**REQUIREMENT**
Turn the data lines starting at the line containing "Page size: 1654x1241." and ending at the line containing "List each element's" into a Markdown table with the columns Row and Line. Leave out any blank lines.

**RECORDS FOR THE TASK**
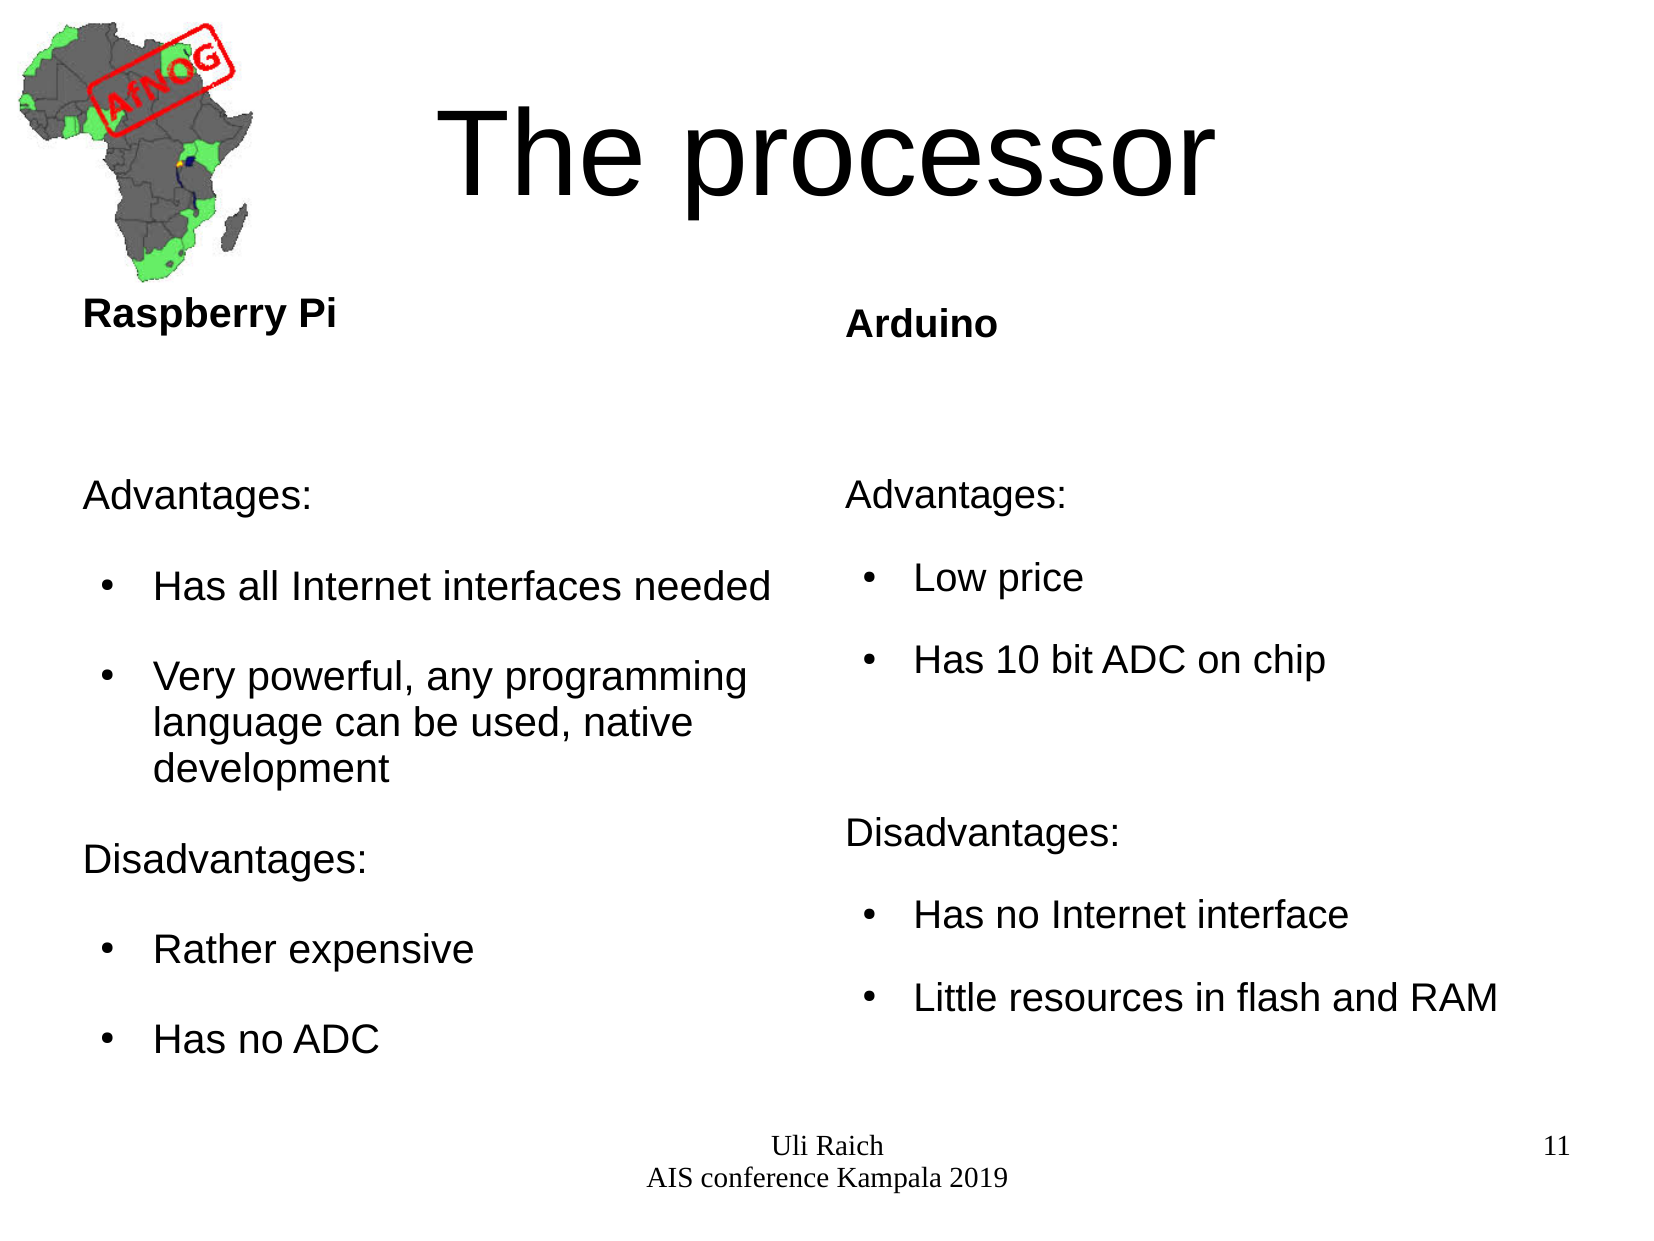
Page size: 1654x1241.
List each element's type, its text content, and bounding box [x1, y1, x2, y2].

---

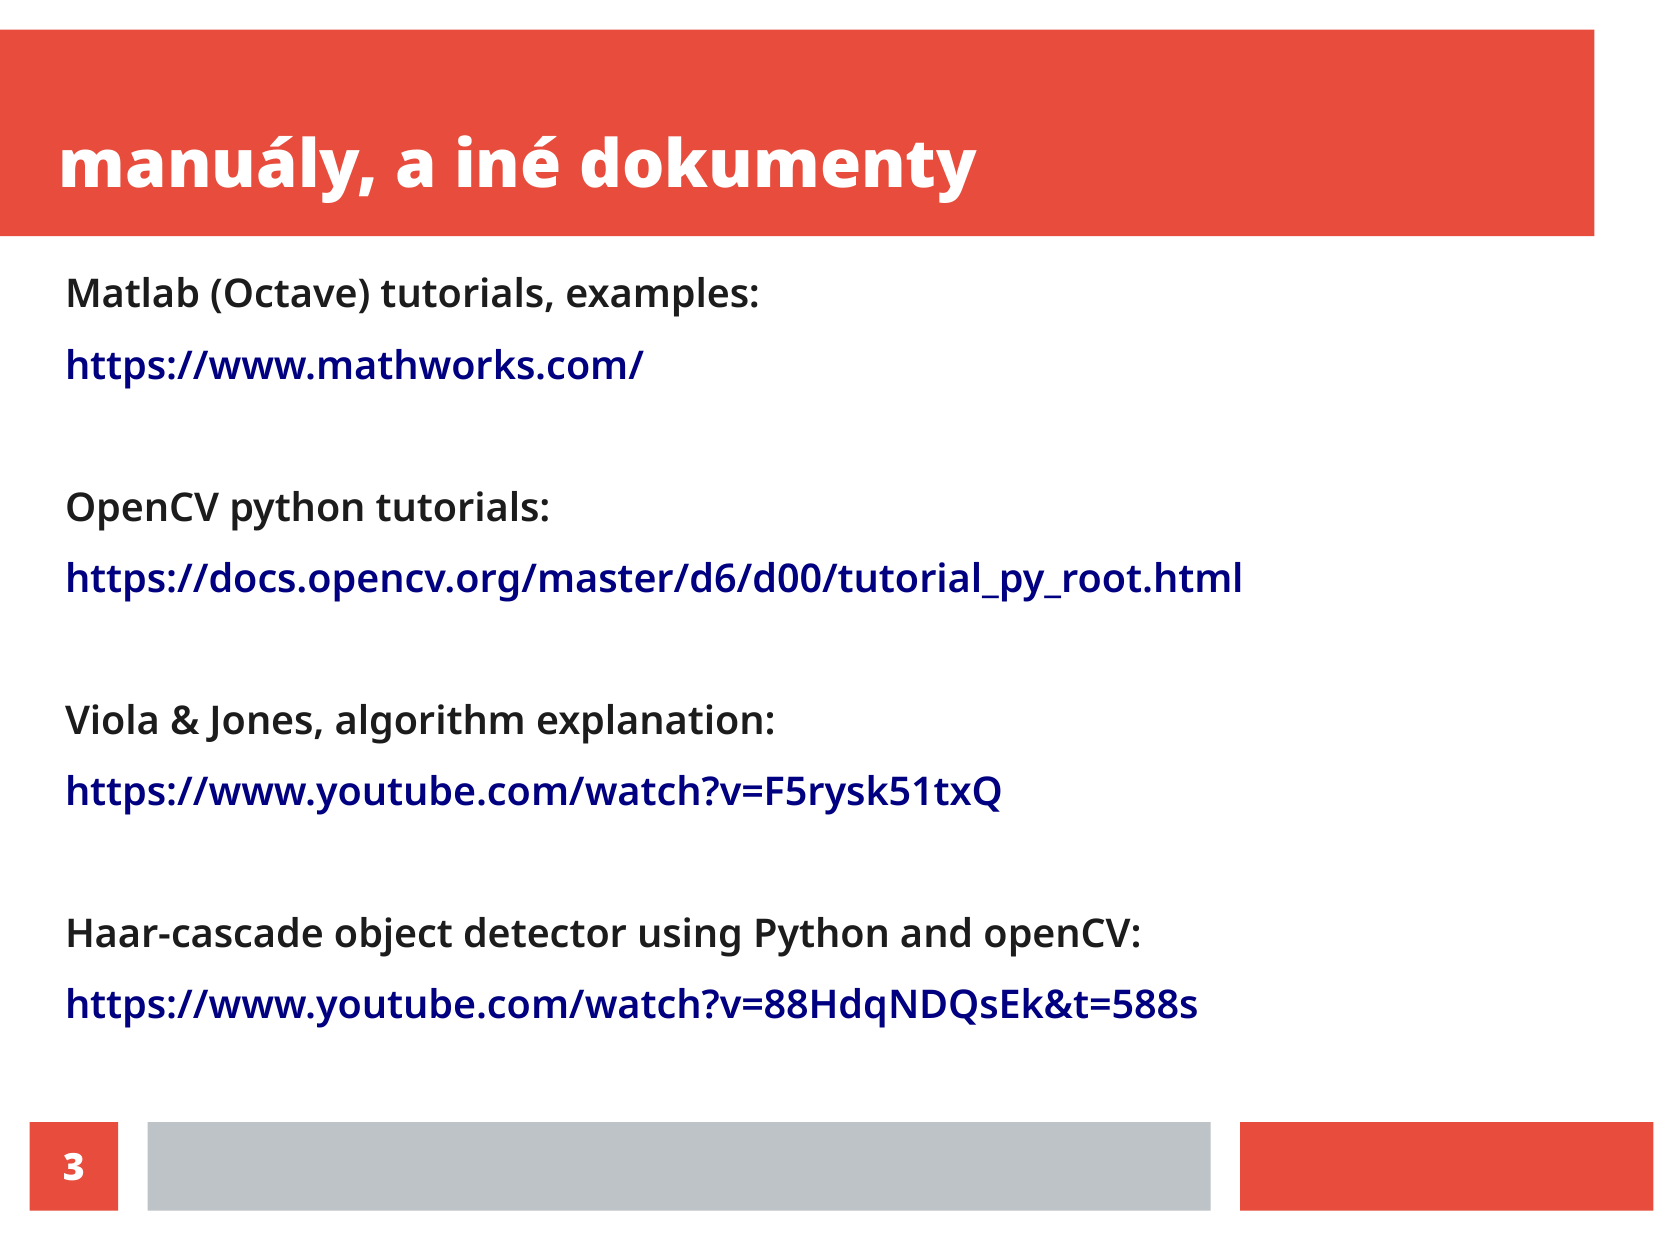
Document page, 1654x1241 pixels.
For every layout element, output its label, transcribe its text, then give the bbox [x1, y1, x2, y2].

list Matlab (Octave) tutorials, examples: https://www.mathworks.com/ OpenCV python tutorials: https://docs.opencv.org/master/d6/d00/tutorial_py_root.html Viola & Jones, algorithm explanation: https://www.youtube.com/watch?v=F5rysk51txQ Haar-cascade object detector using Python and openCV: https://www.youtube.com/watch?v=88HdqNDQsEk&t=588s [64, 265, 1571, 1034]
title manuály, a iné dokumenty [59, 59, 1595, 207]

**FULL SOLUTION**
| Row | Line |
|---|---|
| 1 | Page size: 1654x1241. |
| 2 | List each element's type, its text content, and bounding box [x1, y1, x2, y2]. |